Adding addiction psychopharmacology to other interventions can improve treatment outcomes for patients with opioid use disorder, study findings indicated.
“The literature regarding treatment outcomes for opioid use disorder without addiction psychopharmacology is discouraging,” Michael D. McGee, MD, chief medical officer of The Haven at Pismo, wrote in Psychiatric Annals. “Clinical evidence indicates that any patient with moderate to severe opioid use disorder should be assessed for addiction psychopharmacology.”
Prior research has shown that opioid agonist therapy, a subset of addiction psychopharmacology, is more effective than abstinence-based group treatment; however, this is not currently the standard of care for opioid detoxification treatment after discharge at many hospitals and programs nationwide. According to McGee, this means patients are often discharged while going through protracted withdrawal. Many patients leave detoxification with a very high probability of relapse, he wrote.
“Without additional treatment interventions, it can be close to impossible for many recovering patients to withstand their discomfort and cravings and stay sober,” McGee explained.
The availability of addiction psychopharmacology treatment with methadone, buprenorphine and extended-release injectable naltrexone, along with adjunct clonidine, prazosin, topiramate and baclofen, is on the rise. However, lack of education and experience in addiction psychiatry, shortages of outpatient providers who offer this psychopharmacology, and legislative and regulatory barriers hinder the delivery of addiction psychopharmacology in inpatient or residential settings, according to McGee.
“People vary in the severity of their compulsions and cravings, as well as in their recovery skills and in the availability of recovery supports. It is simply not realistic to cling to an arbitrary ideology that claims that those taking medications are not really in recovery,” he wrote. “We need to embrace whatever works, including medications, in the treatment of addiction.”
Most clinicians refer to addiction psychopharmacology as medication-assisted treatment, but McGee believes this term should be abandoned because it implies that medications are secondary to the main treatment for addiction. Although it has the potential to benefit those suffering from addiction, if not used right, addiction pharmacology could be harmful to patients, he warns.
“Medications are not a substitute for recovery work. Good treatment for addiction encourages patients to work on the three pillars of recovery — abstinence, well-being, and citizenship — while simultaneously taking medications,” McGee cautions. “As with all medications, the medications for the treatment of addiction have risks and side effects. Both the prescriber and the patient must balance the benefits against the risks and costs.”
Although it is common for intensive treatment settings to prohibit the use of addiction psychopharmacology due to ideological reasons, it is necessary to look at the clinical evidence that supports the use of this treatment for opioid use disorder, he writes.

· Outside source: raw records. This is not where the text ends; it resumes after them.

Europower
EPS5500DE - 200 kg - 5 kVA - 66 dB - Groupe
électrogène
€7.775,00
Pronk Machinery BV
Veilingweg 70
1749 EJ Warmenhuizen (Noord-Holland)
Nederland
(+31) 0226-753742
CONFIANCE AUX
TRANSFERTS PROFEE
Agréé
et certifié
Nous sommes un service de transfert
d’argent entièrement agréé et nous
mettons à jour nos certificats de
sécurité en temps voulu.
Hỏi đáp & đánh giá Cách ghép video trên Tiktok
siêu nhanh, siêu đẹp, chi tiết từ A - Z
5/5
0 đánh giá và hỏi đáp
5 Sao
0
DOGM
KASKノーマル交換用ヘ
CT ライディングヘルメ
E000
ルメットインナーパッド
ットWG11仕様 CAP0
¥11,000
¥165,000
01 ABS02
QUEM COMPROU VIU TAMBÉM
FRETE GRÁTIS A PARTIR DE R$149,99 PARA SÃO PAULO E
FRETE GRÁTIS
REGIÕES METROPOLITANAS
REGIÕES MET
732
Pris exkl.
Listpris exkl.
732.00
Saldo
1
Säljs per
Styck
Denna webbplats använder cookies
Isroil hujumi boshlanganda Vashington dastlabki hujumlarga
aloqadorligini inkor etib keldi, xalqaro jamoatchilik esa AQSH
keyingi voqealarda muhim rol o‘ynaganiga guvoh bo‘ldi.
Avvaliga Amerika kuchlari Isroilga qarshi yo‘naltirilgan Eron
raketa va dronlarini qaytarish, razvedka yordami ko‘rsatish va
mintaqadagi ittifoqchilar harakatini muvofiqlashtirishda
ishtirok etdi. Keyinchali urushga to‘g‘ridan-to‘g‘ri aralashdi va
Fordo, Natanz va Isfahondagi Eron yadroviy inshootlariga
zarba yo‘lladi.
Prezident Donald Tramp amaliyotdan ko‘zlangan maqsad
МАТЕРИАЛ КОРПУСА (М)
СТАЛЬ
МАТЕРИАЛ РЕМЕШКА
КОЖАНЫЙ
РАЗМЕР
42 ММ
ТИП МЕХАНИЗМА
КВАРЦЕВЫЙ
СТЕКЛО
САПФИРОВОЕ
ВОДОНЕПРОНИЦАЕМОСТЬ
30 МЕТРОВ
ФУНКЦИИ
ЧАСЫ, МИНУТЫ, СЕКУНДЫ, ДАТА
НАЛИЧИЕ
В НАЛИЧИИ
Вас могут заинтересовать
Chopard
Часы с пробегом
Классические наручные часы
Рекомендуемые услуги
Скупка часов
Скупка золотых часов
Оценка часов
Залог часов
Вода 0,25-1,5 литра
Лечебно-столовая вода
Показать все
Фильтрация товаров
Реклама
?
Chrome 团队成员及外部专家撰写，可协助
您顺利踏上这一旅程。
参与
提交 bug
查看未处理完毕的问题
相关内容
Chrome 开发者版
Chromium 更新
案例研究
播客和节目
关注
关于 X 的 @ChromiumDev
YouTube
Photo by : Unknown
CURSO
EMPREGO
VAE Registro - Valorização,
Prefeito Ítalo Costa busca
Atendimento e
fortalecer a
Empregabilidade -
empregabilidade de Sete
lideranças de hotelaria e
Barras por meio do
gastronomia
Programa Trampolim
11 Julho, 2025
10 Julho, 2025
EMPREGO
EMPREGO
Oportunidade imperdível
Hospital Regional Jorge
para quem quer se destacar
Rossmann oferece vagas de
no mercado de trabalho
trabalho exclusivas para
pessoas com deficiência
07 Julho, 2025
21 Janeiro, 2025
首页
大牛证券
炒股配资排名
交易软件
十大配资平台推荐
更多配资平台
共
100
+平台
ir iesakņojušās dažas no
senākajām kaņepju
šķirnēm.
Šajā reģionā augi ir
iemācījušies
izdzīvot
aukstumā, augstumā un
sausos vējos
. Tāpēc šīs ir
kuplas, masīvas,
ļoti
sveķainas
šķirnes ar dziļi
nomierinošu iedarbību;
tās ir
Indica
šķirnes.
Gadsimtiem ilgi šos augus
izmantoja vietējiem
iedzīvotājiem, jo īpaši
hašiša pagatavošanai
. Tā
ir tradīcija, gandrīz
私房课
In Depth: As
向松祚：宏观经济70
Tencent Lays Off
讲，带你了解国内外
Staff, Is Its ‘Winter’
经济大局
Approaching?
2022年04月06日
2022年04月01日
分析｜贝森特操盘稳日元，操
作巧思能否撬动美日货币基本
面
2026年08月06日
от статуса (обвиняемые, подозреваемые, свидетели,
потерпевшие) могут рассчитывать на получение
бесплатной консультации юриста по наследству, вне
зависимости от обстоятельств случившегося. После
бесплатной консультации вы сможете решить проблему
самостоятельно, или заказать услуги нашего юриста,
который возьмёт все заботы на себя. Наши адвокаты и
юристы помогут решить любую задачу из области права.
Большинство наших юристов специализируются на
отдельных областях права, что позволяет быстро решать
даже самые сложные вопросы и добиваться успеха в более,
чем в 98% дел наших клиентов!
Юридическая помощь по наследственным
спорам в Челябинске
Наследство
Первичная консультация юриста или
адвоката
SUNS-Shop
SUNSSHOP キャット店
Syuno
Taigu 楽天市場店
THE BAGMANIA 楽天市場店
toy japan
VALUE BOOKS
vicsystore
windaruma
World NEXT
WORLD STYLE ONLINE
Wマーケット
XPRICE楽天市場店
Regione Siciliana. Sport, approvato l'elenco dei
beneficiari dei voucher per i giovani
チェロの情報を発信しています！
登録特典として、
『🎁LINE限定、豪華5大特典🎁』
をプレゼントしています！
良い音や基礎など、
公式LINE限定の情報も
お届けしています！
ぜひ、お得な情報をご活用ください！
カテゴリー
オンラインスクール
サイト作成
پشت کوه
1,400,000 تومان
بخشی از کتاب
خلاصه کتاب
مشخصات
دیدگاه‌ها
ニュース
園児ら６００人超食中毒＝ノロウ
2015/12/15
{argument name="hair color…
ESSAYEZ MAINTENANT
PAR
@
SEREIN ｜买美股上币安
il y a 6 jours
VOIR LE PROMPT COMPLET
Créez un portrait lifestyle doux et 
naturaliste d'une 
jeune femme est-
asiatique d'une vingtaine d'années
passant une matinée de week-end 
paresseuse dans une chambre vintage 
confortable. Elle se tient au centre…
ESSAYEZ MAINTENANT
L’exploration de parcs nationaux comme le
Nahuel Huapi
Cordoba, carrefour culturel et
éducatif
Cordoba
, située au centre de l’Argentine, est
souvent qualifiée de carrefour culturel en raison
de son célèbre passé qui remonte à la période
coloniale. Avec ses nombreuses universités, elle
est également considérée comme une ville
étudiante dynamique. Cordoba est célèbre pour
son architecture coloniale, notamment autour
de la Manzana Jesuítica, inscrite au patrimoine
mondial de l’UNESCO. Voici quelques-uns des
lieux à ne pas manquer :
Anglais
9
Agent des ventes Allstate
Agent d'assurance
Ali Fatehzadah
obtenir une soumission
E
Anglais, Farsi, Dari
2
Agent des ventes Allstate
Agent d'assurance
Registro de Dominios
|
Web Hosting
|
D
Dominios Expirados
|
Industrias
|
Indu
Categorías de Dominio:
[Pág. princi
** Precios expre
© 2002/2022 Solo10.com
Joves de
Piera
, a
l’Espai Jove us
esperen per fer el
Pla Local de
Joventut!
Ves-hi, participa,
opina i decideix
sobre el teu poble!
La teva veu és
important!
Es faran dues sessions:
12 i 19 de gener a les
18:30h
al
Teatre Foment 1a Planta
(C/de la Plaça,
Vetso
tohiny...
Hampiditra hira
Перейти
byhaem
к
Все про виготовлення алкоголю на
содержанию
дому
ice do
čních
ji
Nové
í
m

McGee recommends intensive treatment programs discuss changing their internal policies and procedures for patients interested in addiction psychopharmacology after discharge. Administrators should also prompt physicians who treat patients with opioid use disorder to become certified to prescribe buprenorphine. In addition, treatment programs may consider short-term solutions to enhance outcomes, such as a co-management model or transitioning patients who need addiction psychopharmacology to a prescriber who can provide this treatment, he advises.
“We need to evolve our standard of care for the management of opioid use disorder. Providers should offer addiction psychopharmacology routinely to all patients with opioid use disorder,” McGee concluded. “Although challenging, discharge planners/case managers need to aggressively search for and obtain addiction psychopharmacology treatment providers for patients who find it beneficial.” – by Savannah Demko
Disclosures: McGee reports no relevant financial disclosures.